Typechecker Integration

Numpydantic does things with the python type system that are not formally supported, it tries to have permissive behavior by default for typecheckers, but provides plugins for strict static type checking.

Mypy Plugin

Added in version 1.9.0.

Experimental!

The mypy plugin is experimental! Please raise issues describing any bugs or shortcomings! Input is very welcome on what would be useful here.

Numpydantic provides a mypy plugin that is capable of:

  • Checking NDArray-NDArray annotation compatibility with shapes and dtypes

  • Checking numpy.ndarray-NDArray annotations: blank np.ndarray annotations are treated as NDArray[Any, Any]

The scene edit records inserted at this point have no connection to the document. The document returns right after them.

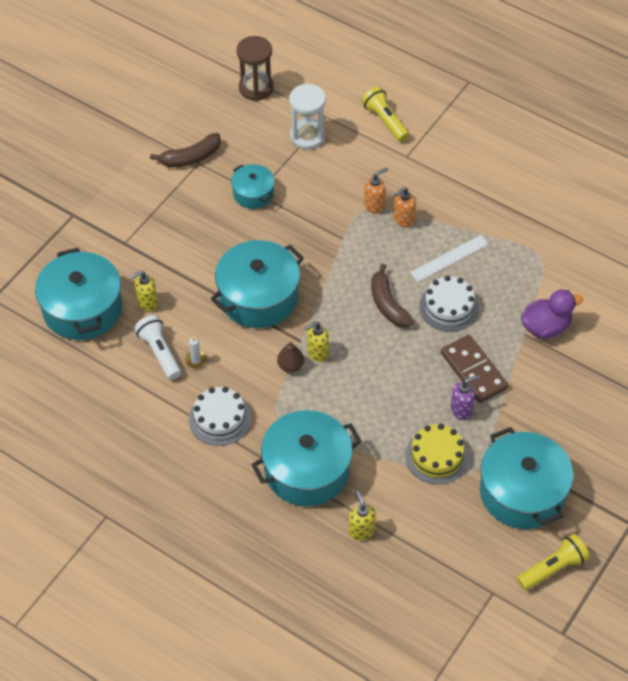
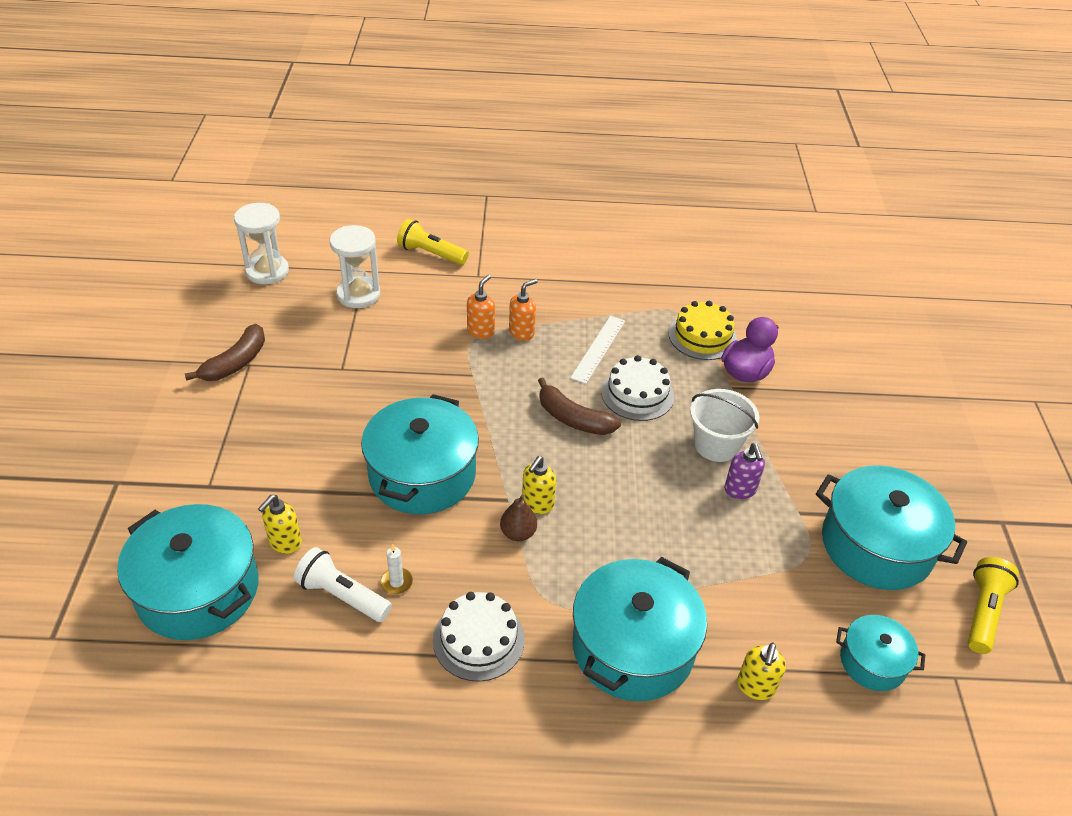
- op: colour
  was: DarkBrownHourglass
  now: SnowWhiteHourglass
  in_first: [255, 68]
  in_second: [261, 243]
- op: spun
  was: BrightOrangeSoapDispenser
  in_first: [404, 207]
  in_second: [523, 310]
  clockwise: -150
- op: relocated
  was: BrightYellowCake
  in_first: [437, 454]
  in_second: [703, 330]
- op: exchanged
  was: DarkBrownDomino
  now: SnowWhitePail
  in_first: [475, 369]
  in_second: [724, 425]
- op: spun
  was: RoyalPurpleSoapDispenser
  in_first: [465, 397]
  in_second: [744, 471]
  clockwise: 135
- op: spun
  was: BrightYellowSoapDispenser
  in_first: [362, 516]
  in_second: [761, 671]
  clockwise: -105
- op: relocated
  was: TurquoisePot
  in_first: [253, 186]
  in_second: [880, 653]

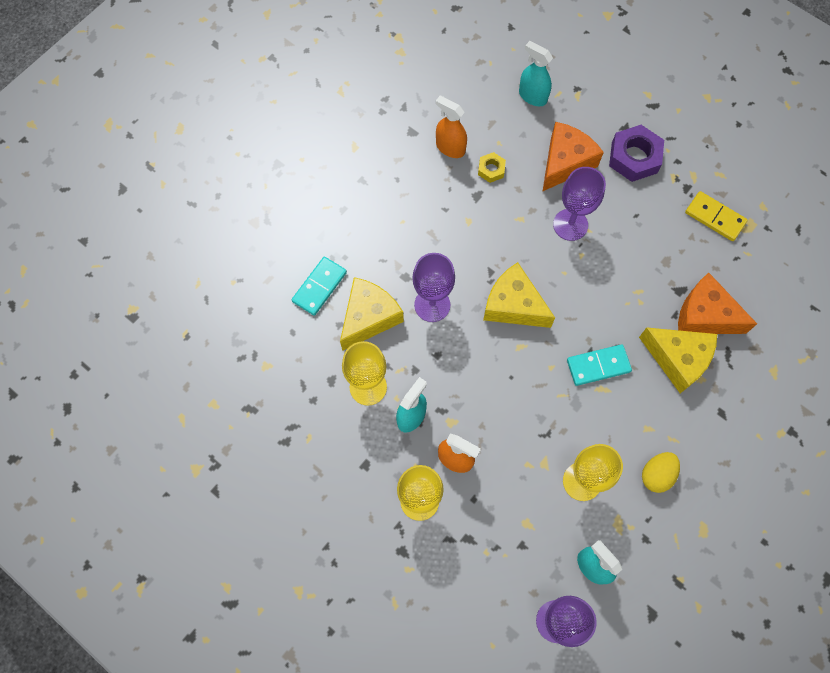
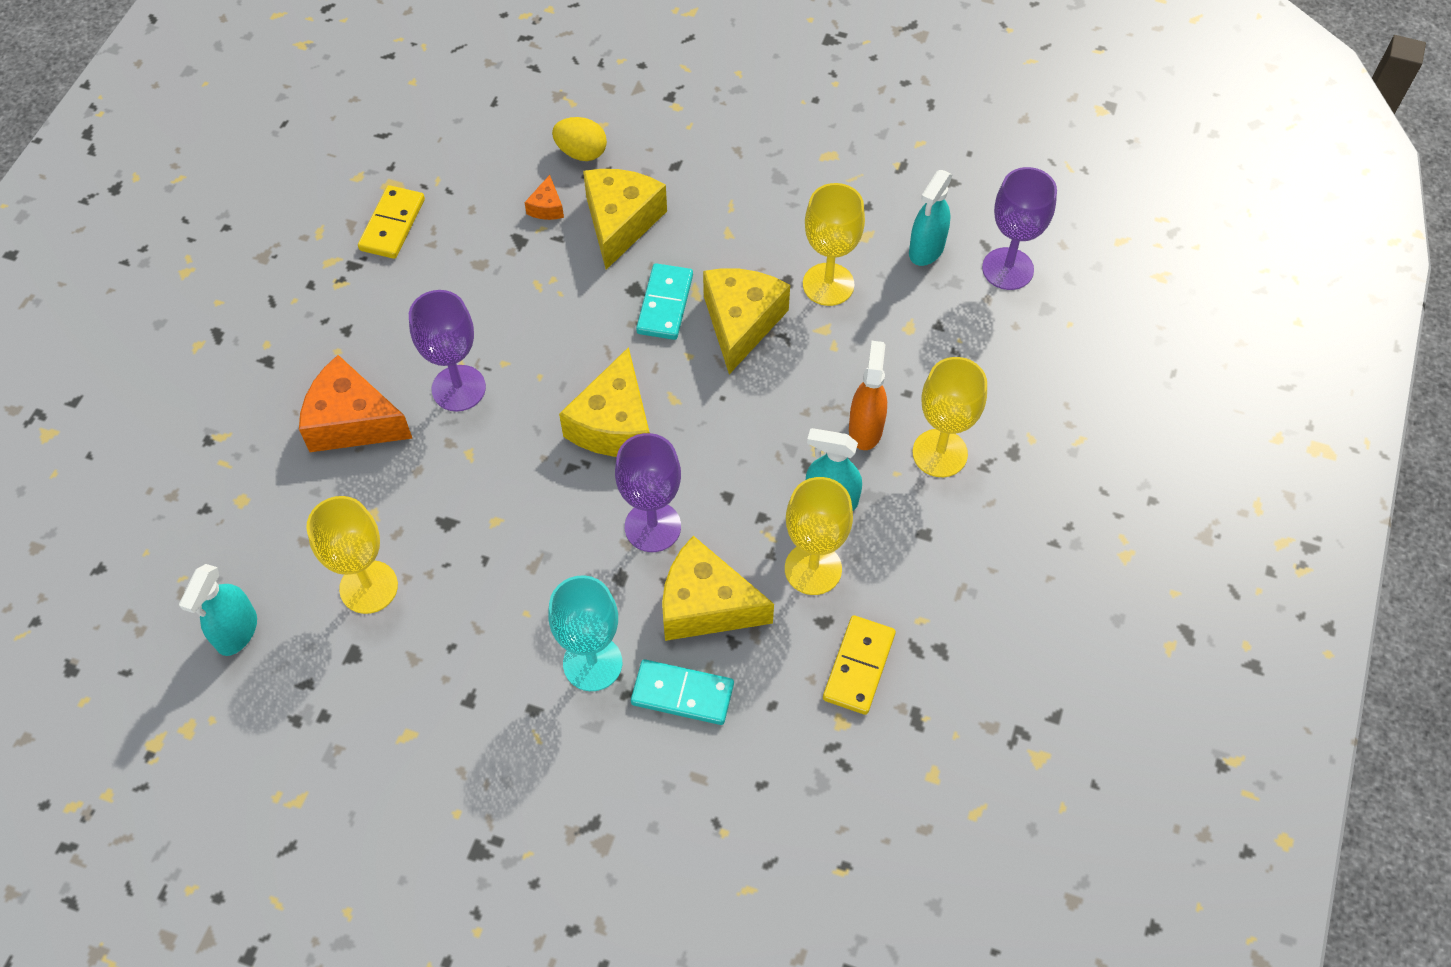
- op: relocated
  was: TurquoiseSprayer
  in_first: [536, 73]
  in_second: [218, 610]
- op: exchanged
  was: BrightOrangeSprayer
  now: BrightYellowWineGlass
  in_first: [451, 127]
  in_second: [352, 555]
- op: size
  was: BrightOrangeCheeseWedge
  in_first: [717, 303]
  in_second: [544, 197]
  ratio: 0.45
- op: appeared
  now: TurquoiseWineGlass
  in_second: [585, 633]
- op: relocated
  was: BrightYellowEggShape
  in_first: [661, 472]
  in_second: [579, 139]
- op: spun
  was: TurquoiseDomino
  in_first: [599, 365]
  in_second: [664, 301]
  clockwise: 45
- op: appeared
  now: BrightYellowCheeseWedge
  in_second: [746, 321]
- op: appeared
  now: BrightYellowDomino
  in_second: [859, 665]
- op: missing
  was: BrightYellowHexNut
  in_first: [492, 167]
- op: missing
  was: RoyalPurpleHexNut
  in_first: [636, 153]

  • Inferring array shapes and dtypes from constructors like numpy.ones() for any supported interfaces when arrays are constructed with integer literals.

Type checking works across all typing comparisons: directly annotated assignments, function/method parameters and return types, and of course pydantic fields! (see below)

This makes it possible to escape some of the ambiguity of passing np.ndarray types around with explicit annotations!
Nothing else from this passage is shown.